Phytoplankton are microscopic marine plants

scanning electron microscope image of phytoplankton

Phytoplankton, also known as microalgae, are similar to land-based plants in that they contain chlorophyll and require sunlight in order to live and grow. Most phytoplankton are buoyant and float in the upper part of the ocean, where sunlight penetrates the water. Phytoplankton also require inorganic nutrients such as nitrates, phosphates, and sulfur which they convert into proteins, fats, and carbohydrates.

In a balanced ecosystem, phytoplankton provide food for a wide range of sea creatures including krill, shrimp, snails, and jellyfish, that are in turn food for larger animals like sea turtles, fish and whales. However, under certain environmental conditions, such as the introduction of too many nutrients from land based sources of pollution, phytoplankton may grow out of control and form blooms.

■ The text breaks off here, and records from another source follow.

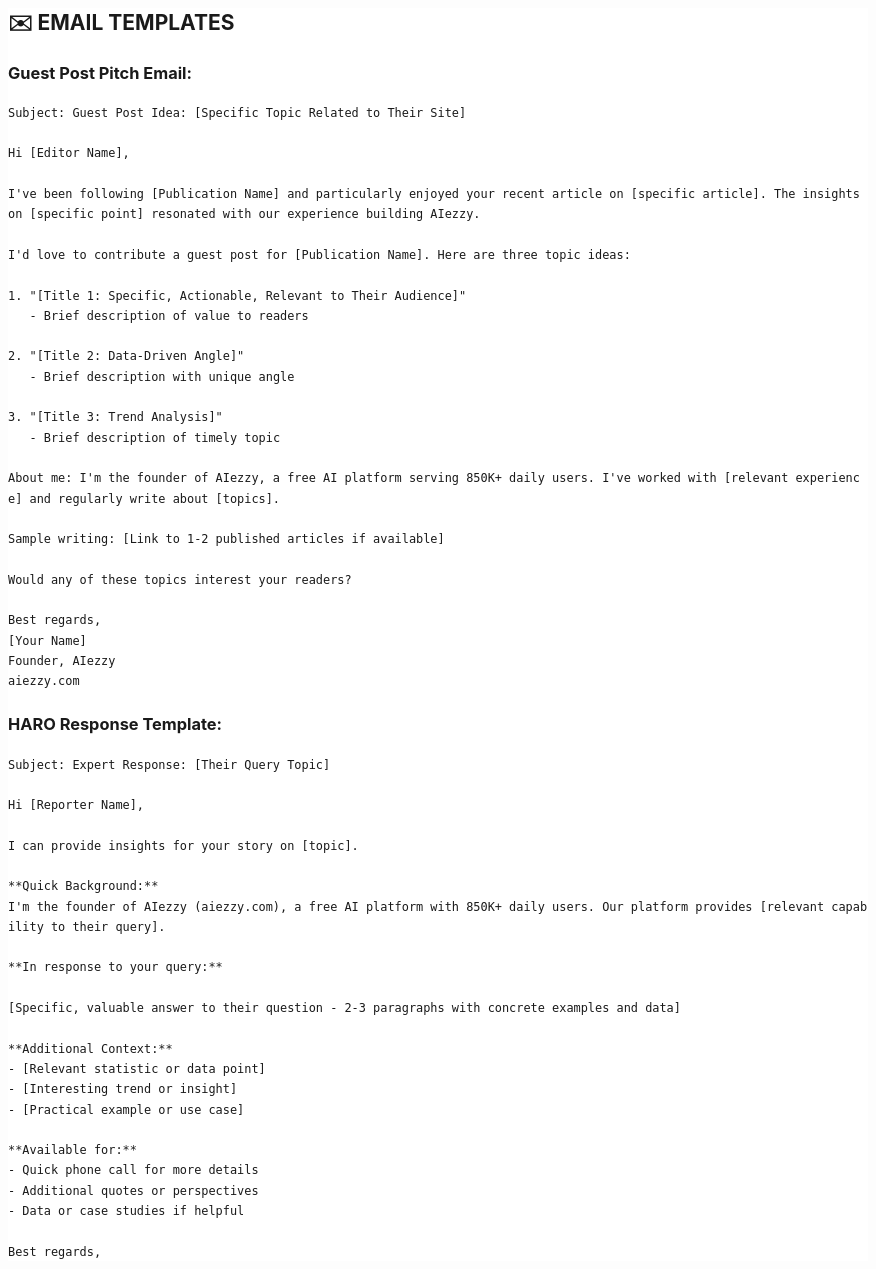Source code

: 
## ✉️ **EMAIL TEMPLATES**

### **Guest Post Pitch Email**:
```
Subject: Guest Post Idea: [Specific Topic Related to Their Site]

Hi [Editor Name],

I've been following [Publication Name] and particularly enjoyed your recent article on [specific article]. The insights on [specific point] resonated with our experience building AIezzy.

I'd love to contribute a guest post for [Publication Name]. Here are three topic ideas:

1. "[Title 1: Specific, Actionable, Relevant to Their Audience]"
   - Brief description of value to readers

2. "[Title 2: Data-Driven Angle]"
   - Brief description with unique angle

3. "[Title 3: Trend Analysis]"
   - Brief description of timely topic

About me: I'm the founder of AIezzy, a free AI platform serving 850K+ daily users. I've worked with [relevant experience] and regularly write about [topics].

Sample writing: [Link to 1-2 published articles if available]

Would any of these topics interest your readers?

Best regards,
[Your Name]
Founder, AIezzy
aiezzy.com
```

### **HARO Response Template**:
```
Subject: Expert Response: [Their Query Topic]

Hi [Reporter Name],

I can provide insights for your story on [topic].

**Quick Background:**
I'm the founder of AIezzy (aiezzy.com), a free AI platform with 850K+ daily users. Our platform provides [relevant capability to their query].

**In response to your query:**

[Specific, valuable answer to their question - 2-3 paragraphs with concrete examples and data]

**Additional Context:**
- [Relevant statistic or data point]
- [Interesting trend or insight]
- [Practical example or use case]

**Available for:**
- Quick phone call for more details
- Additional quotes or perspectives
- Data or case studies if helpful

Best regards,
```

These blooms can be problematic because the excess algae can block out sunlight, which is bad for plants like seagrasses that need sunlight to make food. Zooxanthallae, or symbiotic algae that live in the tissue of coral and supply coral with food, can also be impacted by algal blooms. Excess algae can also smother other critters living on the ocean floor.

When blooms eventually exhaust their nutrients, the phytoplankton die, sink and decompose. The decomposition process depletes surrounding waters of available oxygen, which marine animals need to survive. These oxygen-depleted waters are often called “dead zones,” since animals either die from lack of oxygen or leave the area to find more habitable waters.

Some algae produce their own toxins and blooms of these species are harmful to people. These harmful algal blooms, or HABs, can cause respiratory distress and illness in people and animals and can lead to shellfish closures. HABs cause an estimated $82 million in economic losses to the seafood, restaurant, and tourism industries each year.

In Florida Keys, you can report unusual events such as fish kills and phytoplankton blooms to the Marine Ecosystem Event Response Assessment, or MEERA.